When a reviewer wants to commend a symphony orchestra they might compare them to a chamber group. But in this performance the reverse was true. As in the Brahms, the core sound of Verklärte Nacht was pure chamber music. The imagination, however, was symphonic. True, the poem that inspired this work is a rotten poem. But Schoenberg's ecstatic soundworld transcends its lurid, dated source. And the connection between this and the Brahms - one a before-Tristan masterpiece, the other an after-Tristan masterpiece - was clearly demonstrated. Picking one beautiful moment from so very many is almost pointless, but Rudolf Leopold's voicing of the yearning cello melody is one I am keeping from this concert. The Vienna String Sextet will be sorely missed.
Mezzo soprano Alice Coote has shot up through the ranks of young British singers in the last few years. A commanding, sensual, leonine presence with a voice of copper silk, she has also acquired something of a reputation for cancelling her performances. Which probably explains why she went ahead with Monday's recital despite a husky knot of phlegm on her cords that was audible from her first breath - the Wigmore Hall has a very clear acoustic - and with a tissue tucked into her décolletage. A mistake in terms of vocal health (and etiquette) perhaps. But a small triumph in terms of artistry.
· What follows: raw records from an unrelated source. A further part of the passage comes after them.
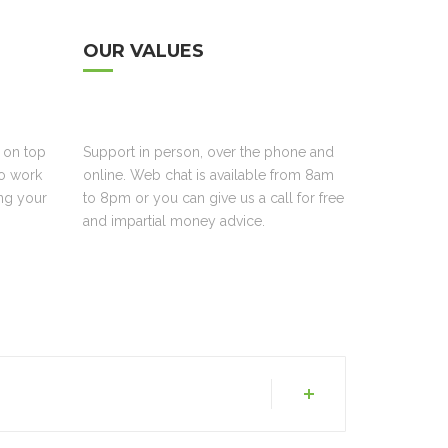
OUR VALUES
 on top
Support in person, over the phone and
to work
online. Web chat is available from 8am
ing your
to 8pm or you can give us a call for free
and impartial money advice.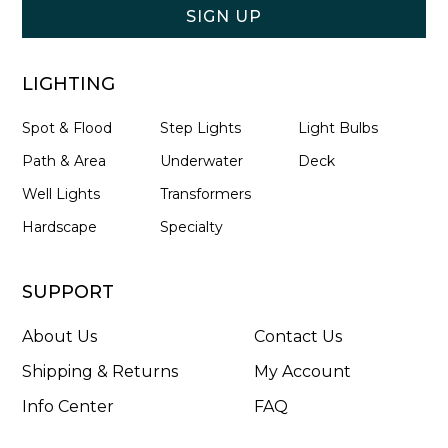
SIGN UP
LIGHTING
Spot & Flood
Step Lights
Light Bulbs
Path & Area
Underwater
Deck
Well Lights
Transformers
Hardscape
Specialty
SUPPORT
About Us
Contact Us
Shipping & Returns
My Account
Info Center
FAQ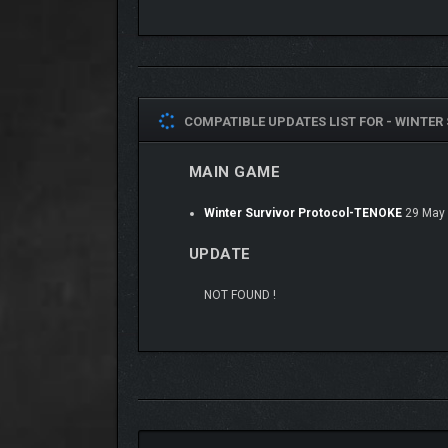
including reload speed, stamina consumption, and 
COMPATIBLE UPDATES LIST FOR -
WINTER 
MAIN GAME
Winter Survivor Protocol-TENOKE
29 May
UPDATE
NOT FOUND !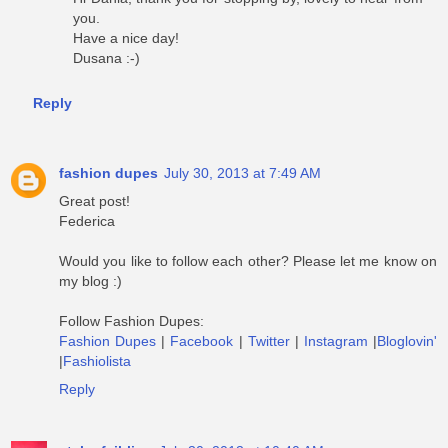
you.
Have a nice day!
Dusana :-)
Reply
fashion dupes
July 30, 2013 at 7:49 AM
Great post!
Federica
Would you like to follow each other? Please let me know on
my blog :)
Follow Fashion Dupes:
Fashion Dupes
|
Facebook
|
Twitter
|
Instagram
|
Bloglovin'
|
Fashiolista
Reply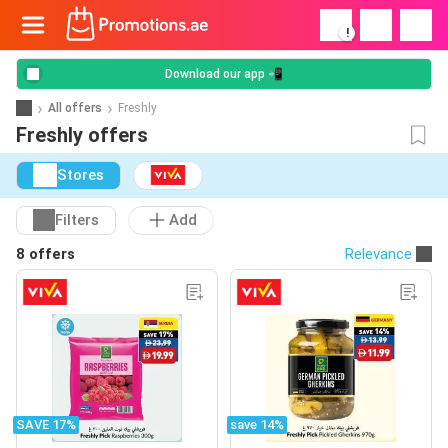
!
Download our app 📲
All offers
Freshly
Freshly offers
Stores
Filters
Add
8 offers
Relevance
SAVE 17%
save 14%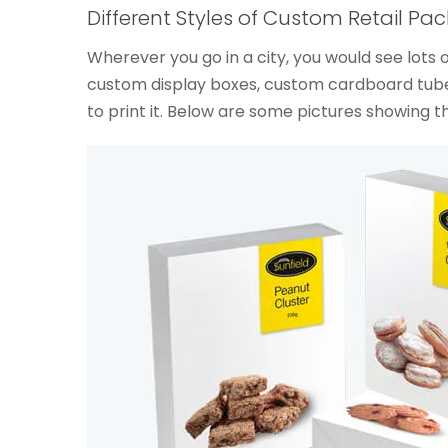
Different Styles of Custom Retail Pa
Wherever you go in a city, you would see lot
custom display boxes, custom cardboard tubes
to print it. Below are some pictures showing t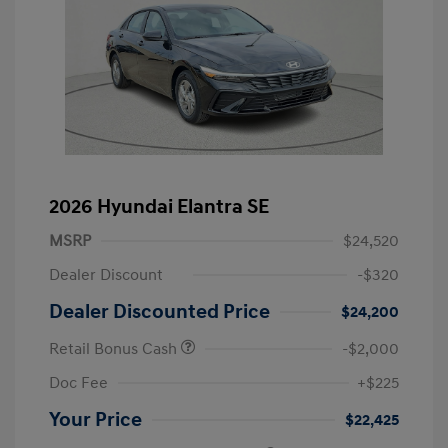
2026 Hyundai Elantra SE
MSRP
$24,520
Dealer Discount
-$320
Dealer Discounted Price
$24,200
Retail Bonus Cash
-$2,000
Doc Fee
+$225
Your Price
$22,425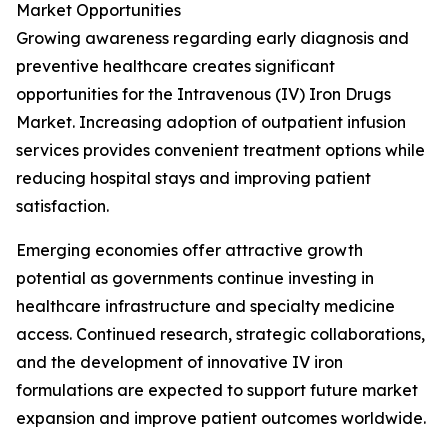
Market Opportunities
Growing awareness regarding early diagnosis and
preventive healthcare creates significant
opportunities for the Intravenous (IV) Iron Drugs
Market. Increasing adoption of outpatient infusion
services provides convenient treatment options while
reducing hospital stays and improving patient
satisfaction.
Emerging economies offer attractive growth
potential as governments continue investing in
healthcare infrastructure and specialty medicine
access. Continued research, strategic collaborations,
and the development of innovative IV iron
formulations are expected to support future market
expansion and improve patient outcomes worldwide.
Though Coote's French is uneven, the lush, melancholy timbre of Berlioz, Bizet, Chausson, Debussy and Fauré is ideal for her voice. The seductiveness of her Chansons de Bilitis and, in particular, her Chanson d'avril and Adieux de l'hôtesse arabe - I'd love to hear her sing Djamileh - underlined the mezzo's professional advantage over other voice types in regularly playing both sexes on stage. Coote is not a passive singer. She reaches out to her audience with eyes and arms and uses her body well; managing to suggest a state of perpetual erotic arousal that is sometimes boyishly urgent, at other times as luxuriant as an odalisque. She didn't do innocent in this programme and I think that's wise. It wouldn't work.
The pianoforte version of Les nuits d'été is frustrating. The vocal lines soar and murmur and dip as persuasively as ever, but the reduction of the orchestral score is dire. Inner harmonies disappear, the listener is forced to rely on memory for colour, and Berlioz's disdain for traditional musical building blocks - such as bass lines - is evident. It's horrible to play, lies uncomfortably under the hands, and Coote's pianist Julius Drake made it no easier on the ear by hammering the off-beats. Nonetheless, this was a dramatic and absorbing performance. And if Coote can navigate the imprecatory extremes of Sur les lagunes and Absence as generously and thoughtfully as this while fighting a throat infection, she is an artist to be reckoned with.